Companies like Uber, Lyft, TaskRabbit and other short-term “gig” jobs are altering the job market. Work that was once considered safe, reliable middle-class jobs is being eroded by Internet companies. These companies started with the goal of filling a short-term need are now replacing those jobs that they meant to supplement. The changing atmosphere of work and the rights given to workers is an ongoing process. There is no way to definitively know what, if any, rights that the new economy will produce.

A new paper from the Hamilton Project, written by a former Deputy Secretary of Labor and an economist, reviewed these new jobs and put forth proposals on how to simultaneously increase and reduce employee rights. The point of this paper is to discuss what new rights these 21st century companies owe their employees.
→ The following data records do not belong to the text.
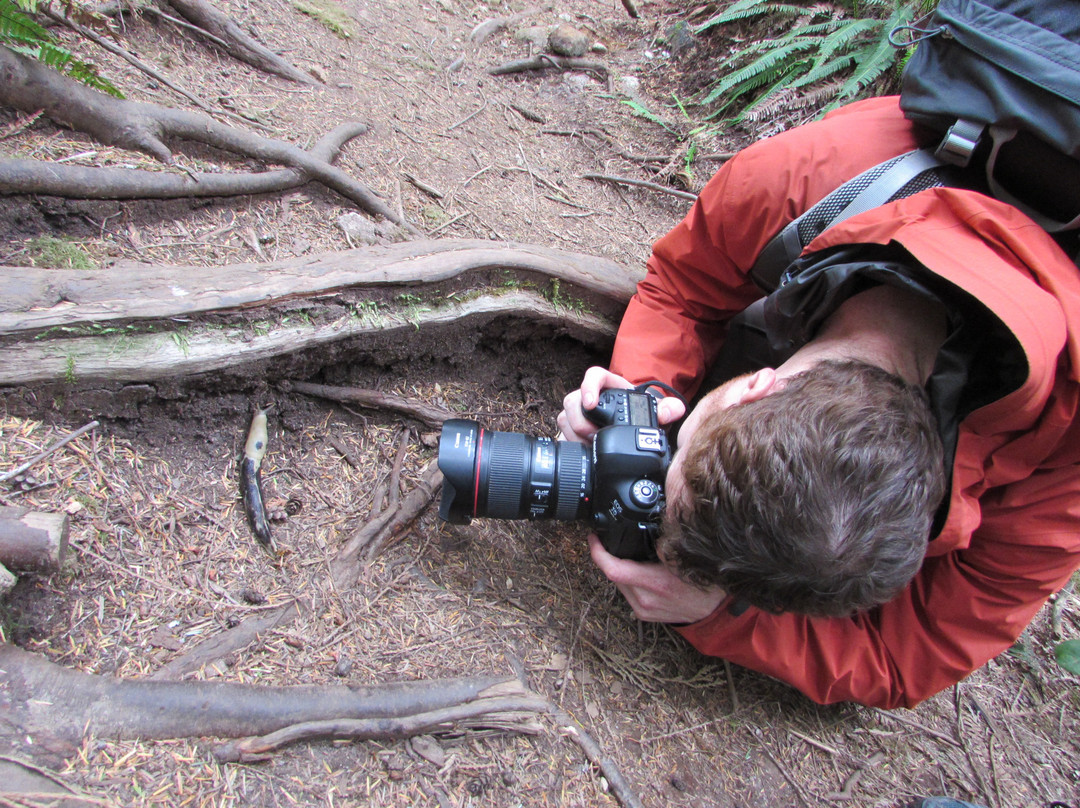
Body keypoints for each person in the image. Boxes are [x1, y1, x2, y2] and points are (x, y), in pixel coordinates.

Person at [557, 96, 1080, 709]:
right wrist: (643, 397)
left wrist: (726, 617)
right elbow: (682, 283)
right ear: (757, 385)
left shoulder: (1066, 450)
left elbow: (912, 656)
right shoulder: (802, 182)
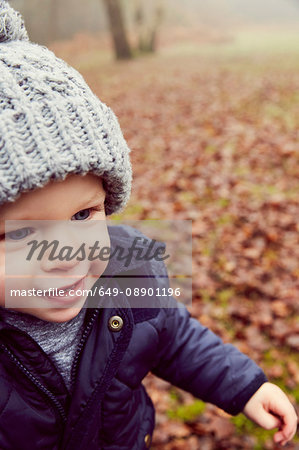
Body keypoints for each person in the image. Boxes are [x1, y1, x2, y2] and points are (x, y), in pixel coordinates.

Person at [0, 2, 297, 449]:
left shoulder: (128, 273)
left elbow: (175, 337)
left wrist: (244, 386)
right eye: (21, 234)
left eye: (83, 216)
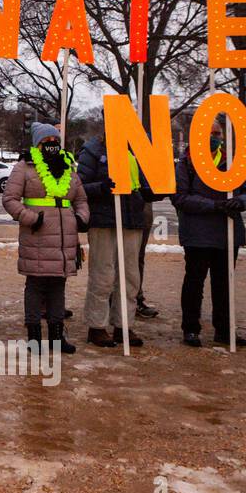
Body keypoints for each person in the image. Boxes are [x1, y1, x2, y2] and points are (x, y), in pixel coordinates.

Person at [2, 123, 88, 354]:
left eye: (55, 139)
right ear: (37, 144)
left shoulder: (68, 167)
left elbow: (81, 199)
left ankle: (57, 336)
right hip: (37, 237)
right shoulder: (24, 167)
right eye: (46, 140)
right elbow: (10, 199)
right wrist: (30, 218)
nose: (52, 143)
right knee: (35, 286)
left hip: (64, 239)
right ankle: (34, 336)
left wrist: (81, 218)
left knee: (58, 287)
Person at [171, 122, 246, 347]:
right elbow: (180, 197)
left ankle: (224, 329)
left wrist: (241, 202)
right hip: (197, 233)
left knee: (224, 283)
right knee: (194, 282)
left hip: (227, 233)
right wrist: (215, 205)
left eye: (217, 133)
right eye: (209, 133)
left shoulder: (231, 161)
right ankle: (190, 328)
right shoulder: (187, 162)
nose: (214, 137)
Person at [77, 122, 153, 348]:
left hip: (131, 220)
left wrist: (153, 191)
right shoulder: (93, 151)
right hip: (103, 221)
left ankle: (124, 325)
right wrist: (101, 187)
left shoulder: (138, 151)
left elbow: (147, 183)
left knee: (130, 276)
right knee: (102, 274)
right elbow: (79, 186)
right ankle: (97, 326)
Generally, your most important rights as an employee flow between you and your employer. Your employer must pay a minimum wage. Your employer cannot fire you based on your ethnicity or sex. Your employer cannot fire you for becoming disabled. These basic rules, and more, govern your relationship with your employer. However, these new companies are not always playing by these rules. You are interviewed, screened and hired just like any other employee but you lack the same protections. The employer-employee relationship is working to clarify what rights workers have in this new style of business.

This is an effervescent area of law. It is confusing to even the experts that write about it. If you work in one of these jobs and believe that your rights as an employee are being infringed in one way or another, then you may want to consult with an employment law attorney who can discuss your various legal rights and obligations. OSHA, minimum wages, equal pay and civil rights were all passed with the goal of ensuring fundamental rights for everyone. You don’t necessarily have to sacrifice those hard-won rights because you work for a “tech” company.